Jakarta, SAWIT INDONESIA – Sawit Indonesia Expo and Conference (SIEXPO) 2024 akan dihadiri oleh jajaran eksekutif perusahaan sawit ternama di Indonesia sebagai narasumber konferensi. Adalah Direktur Utama Holding Perkebunan Nusantara PTPN III (Persero) Mohammad Abdul Ghani yang dijadwalkan akan menjadi pembicara di sesi “CEO Berbagi Pengalaman” di Pekanbaru Convention Exhibition, Sabtu (10 Agustus 2024).

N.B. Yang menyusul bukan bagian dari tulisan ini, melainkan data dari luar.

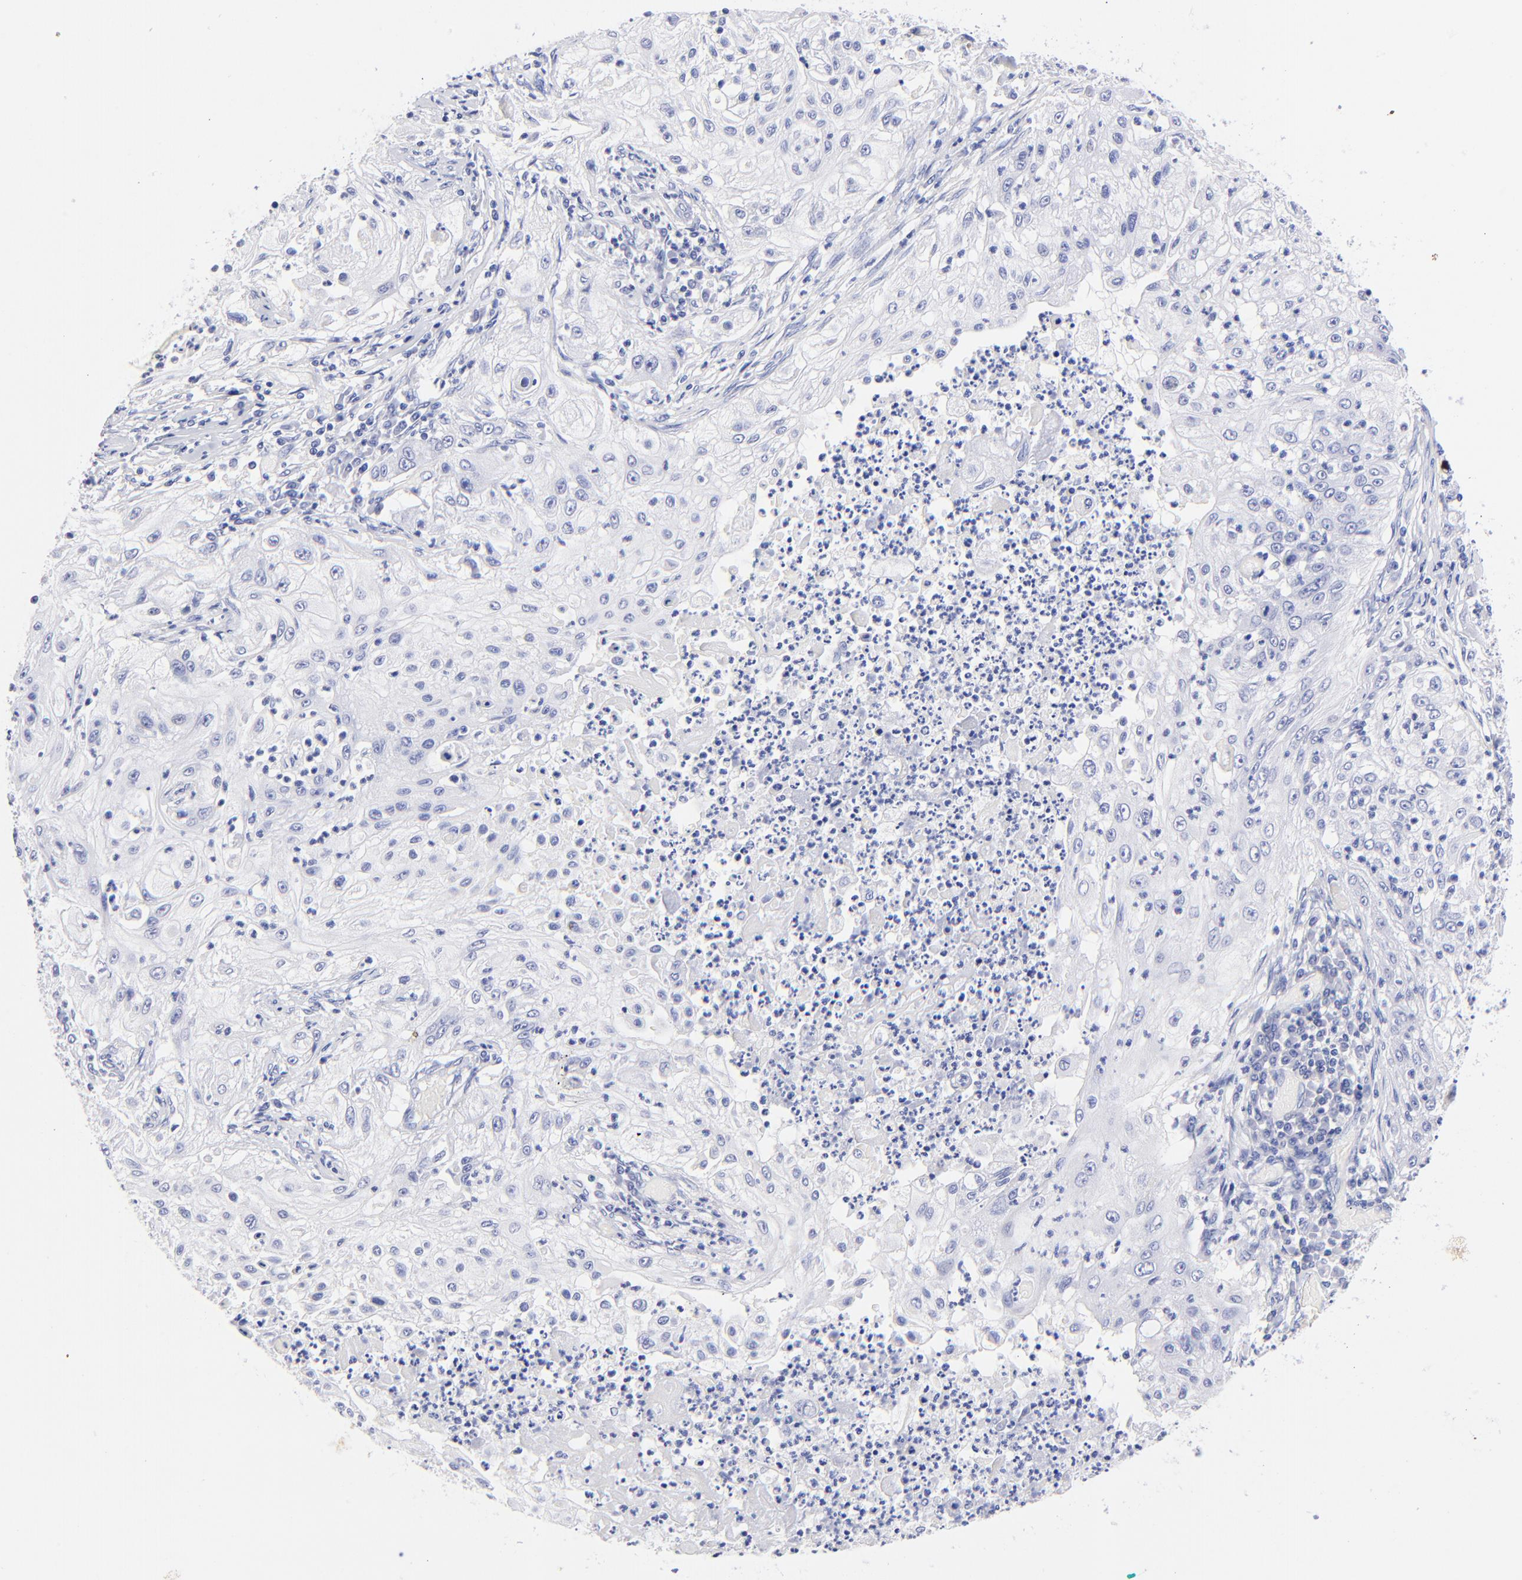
{"staining": {"intensity": "negative", "quantity": "none", "location": "none"}, "tissue": "lung cancer", "cell_type": "Tumor cells", "image_type": "cancer", "snomed": [{"axis": "morphology", "description": "Inflammation, NOS"}, {"axis": "morphology", "description": "Squamous cell carcinoma, NOS"}, {"axis": "topography", "description": "Lymph node"}, {"axis": "topography", "description": "Soft tissue"}, {"axis": "topography", "description": "Lung"}], "caption": "A photomicrograph of squamous cell carcinoma (lung) stained for a protein exhibits no brown staining in tumor cells.", "gene": "HORMAD2", "patient": {"sex": "male", "age": 66}}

“Silakan, saya apresiasi (undangan ini),” ujar Mohammad Abdul Ghani saat berbincang dengan Ketua Pelaksana SIEXPO 2024, Qayuum Amri, pekan lalu.
Menurut Qayuum, kinerja dan performa Mohammad Abdul Ghani sangat luar biasa sebagai nakhoda Holding Perkebunan Nusantara PTPN III (Persero) dalam empat tahun terakhir. Amanah dan tantangan yang diberikan pemerintah melalui Menteri BUMN RI Erick Thohir mampu dijalankan sangat baik.
Pria kelahiran Pekalongan, Jawa Tengah, yang telah berkarir 38 tahun lamanya ini dapat membawa transformasi positif kepada PTPN. Transformasi pertama ialah merestrukturisasi utang perbankan melalui perpanjangan tenor dan relaksasi bunga.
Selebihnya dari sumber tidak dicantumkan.